◆ Teks Halaman
┄┄┄┄┄┄┄┄┄┄

Malaikat jibril turun kepada nabi Muhammad Shallallahu ‘alaihi wasallam membawa ayat yang berbunyi : “ Dan jika kamu (tetap) dalam keraguan tentang ayat al-Qur’an yang telah Kami wahyukan kepada hamba Kami (mengenai Ali bin Abi Thalib), maka buatlah satu surat (saja) yang semisal al-Qur’an itu. (1/417)
Dan masih banyak lagi contoh-contoh serupa di dalam karya-kara para ulama syi’ah. Mayoritas buku-buku Rafidhah memang telah terjerembab ke dalam kubangan yang menjijikkan dan jurang yang sangat berbahaya ini (yakni, mengklaim bahwa al-Qur’an telah dipalsukan). Riwayat-riwayat mengenai hal tersebut di buku-buku mereka bukanlah sekedar riwayat-riwayat syadzdzah mundassah (janggal dan asing) yang tidak diakui oleh para cendikiawan dan peneliti mereka (akan tetapi riwayat-riwayat tersebut adalah riwayat-riwayat yang benar-benar mereka akui dan yakini). Seorang ulama syi’ah bernama al-Mufid mengatakan dalam bukunya, Awa ilul Maqaalaat, hal. 54, sebagai berikut,
Sesungguhnya hadis-hadis telah datang secara sangat populer dari para imam pembawa petunjuk dari kalangan Ahlul Bait (keluarga Rasulullah dari keturunan Ali radhiyallahu ‘anhu) yang menerangkan mengenai perbedaan (naskah-naskah) al-Qur’an dan apa yang dilakukan oleh para musuh (maksudnya : para sahabat radhiyallahu ‘anhum) dari penghapusan dan pengurangan (isi al-Qur’an)
Di akhir abad ke-13, terbongkarlah borok Syi’ah yang sebenarnya dalam masalah ini. Salah satu ulama kenamaan mereka yang bernama an-Nuri ath-Thabrisi telah menuliskan statemen kufur ini. Di dalam kitabnya yang diberi judul “ Fashlul Khithab Fi Itsbati Tahrifi Kitab Robbil ‘Arbaab (Kata akhir mengenai pembuktian akan pemalsuan kitab Tuhan), ia mengumpulkan segala hikayat yang mereka miliki untuk membuktikan keyakinan mereka tentang ketidak-otentikan al-Qur’an. Kitab at-Thabrasi itu akhirnya menjadi sebab cercaan bagi kaum Rafidhah sepanjang masa. Ath-Thabrisi telah mengumpulkan riwayat-riwayat para pendahulu dan guru-gurunya yang bertebaran untuk membuktikan keyakinan kaum Rafidhah berdasarkan riwayat dan perkataan ulama-ulama mereka, bahwa mereka telah mengatakan keyakinan kufur tersebut.

┄┄┄┄┄┄┄┄┄┄

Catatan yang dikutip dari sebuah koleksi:
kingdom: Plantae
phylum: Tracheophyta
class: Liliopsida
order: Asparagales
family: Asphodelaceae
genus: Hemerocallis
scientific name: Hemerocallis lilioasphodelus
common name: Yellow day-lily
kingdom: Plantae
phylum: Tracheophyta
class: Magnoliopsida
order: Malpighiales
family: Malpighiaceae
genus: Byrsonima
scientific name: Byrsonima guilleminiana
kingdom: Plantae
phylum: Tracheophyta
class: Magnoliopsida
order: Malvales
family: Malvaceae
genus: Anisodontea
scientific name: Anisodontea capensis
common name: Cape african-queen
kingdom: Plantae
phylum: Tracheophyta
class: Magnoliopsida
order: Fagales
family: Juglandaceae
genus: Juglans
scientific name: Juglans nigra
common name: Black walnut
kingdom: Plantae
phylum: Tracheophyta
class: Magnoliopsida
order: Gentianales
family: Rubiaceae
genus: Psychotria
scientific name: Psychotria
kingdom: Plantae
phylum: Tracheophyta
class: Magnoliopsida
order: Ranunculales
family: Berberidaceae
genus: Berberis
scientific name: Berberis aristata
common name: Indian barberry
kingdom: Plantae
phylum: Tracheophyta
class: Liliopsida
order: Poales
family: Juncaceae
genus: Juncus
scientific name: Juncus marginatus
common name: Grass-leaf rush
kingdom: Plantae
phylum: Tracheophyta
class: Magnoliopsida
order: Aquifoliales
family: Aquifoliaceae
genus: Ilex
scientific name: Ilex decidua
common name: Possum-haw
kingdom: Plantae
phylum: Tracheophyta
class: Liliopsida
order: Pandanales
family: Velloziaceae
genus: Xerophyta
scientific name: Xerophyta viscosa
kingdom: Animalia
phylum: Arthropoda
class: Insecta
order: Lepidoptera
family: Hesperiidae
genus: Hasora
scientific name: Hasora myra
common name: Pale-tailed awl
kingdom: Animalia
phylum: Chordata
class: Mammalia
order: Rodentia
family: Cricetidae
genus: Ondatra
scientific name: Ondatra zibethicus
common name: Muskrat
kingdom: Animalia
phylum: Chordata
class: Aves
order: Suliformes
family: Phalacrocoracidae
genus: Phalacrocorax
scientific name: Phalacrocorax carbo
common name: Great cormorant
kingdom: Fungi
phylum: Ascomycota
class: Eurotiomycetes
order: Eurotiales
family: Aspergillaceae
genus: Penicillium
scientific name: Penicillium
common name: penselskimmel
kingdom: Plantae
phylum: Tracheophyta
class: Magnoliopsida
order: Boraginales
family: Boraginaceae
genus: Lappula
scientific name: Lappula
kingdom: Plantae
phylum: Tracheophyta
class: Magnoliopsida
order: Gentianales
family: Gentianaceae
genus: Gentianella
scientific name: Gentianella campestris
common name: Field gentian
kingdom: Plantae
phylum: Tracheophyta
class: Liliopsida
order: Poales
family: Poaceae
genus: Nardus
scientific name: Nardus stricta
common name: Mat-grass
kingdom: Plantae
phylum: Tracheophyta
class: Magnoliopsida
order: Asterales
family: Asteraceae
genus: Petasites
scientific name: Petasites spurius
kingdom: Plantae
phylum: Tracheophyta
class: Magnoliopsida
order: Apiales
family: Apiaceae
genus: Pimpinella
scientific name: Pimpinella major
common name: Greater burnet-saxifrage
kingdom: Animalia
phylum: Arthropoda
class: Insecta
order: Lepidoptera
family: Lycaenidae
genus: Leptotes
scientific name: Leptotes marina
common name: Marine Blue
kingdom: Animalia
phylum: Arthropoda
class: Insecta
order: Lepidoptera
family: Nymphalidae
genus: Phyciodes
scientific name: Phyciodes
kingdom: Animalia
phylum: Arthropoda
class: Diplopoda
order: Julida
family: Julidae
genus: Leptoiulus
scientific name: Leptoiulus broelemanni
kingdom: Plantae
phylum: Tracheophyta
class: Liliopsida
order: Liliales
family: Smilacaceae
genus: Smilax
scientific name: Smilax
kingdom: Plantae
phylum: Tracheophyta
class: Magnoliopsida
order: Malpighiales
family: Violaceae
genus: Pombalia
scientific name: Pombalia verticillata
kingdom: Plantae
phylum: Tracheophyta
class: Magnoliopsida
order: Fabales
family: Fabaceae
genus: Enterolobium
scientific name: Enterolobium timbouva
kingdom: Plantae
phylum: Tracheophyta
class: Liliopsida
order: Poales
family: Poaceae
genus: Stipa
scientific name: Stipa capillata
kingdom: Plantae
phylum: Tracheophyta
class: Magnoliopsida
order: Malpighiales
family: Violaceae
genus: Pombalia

┄┄┄┄┄┄┄┄┄┄

◆ Petunjuk Tugas
Apa judul kitab yang ditulis oleh an-Nuri ath-Thabrisi menurut teks halaman?

◆ Hasil Latihan
Fashlul Khithab Fi Itsbati Tahrifi Kitab Robbil ‘Arbaab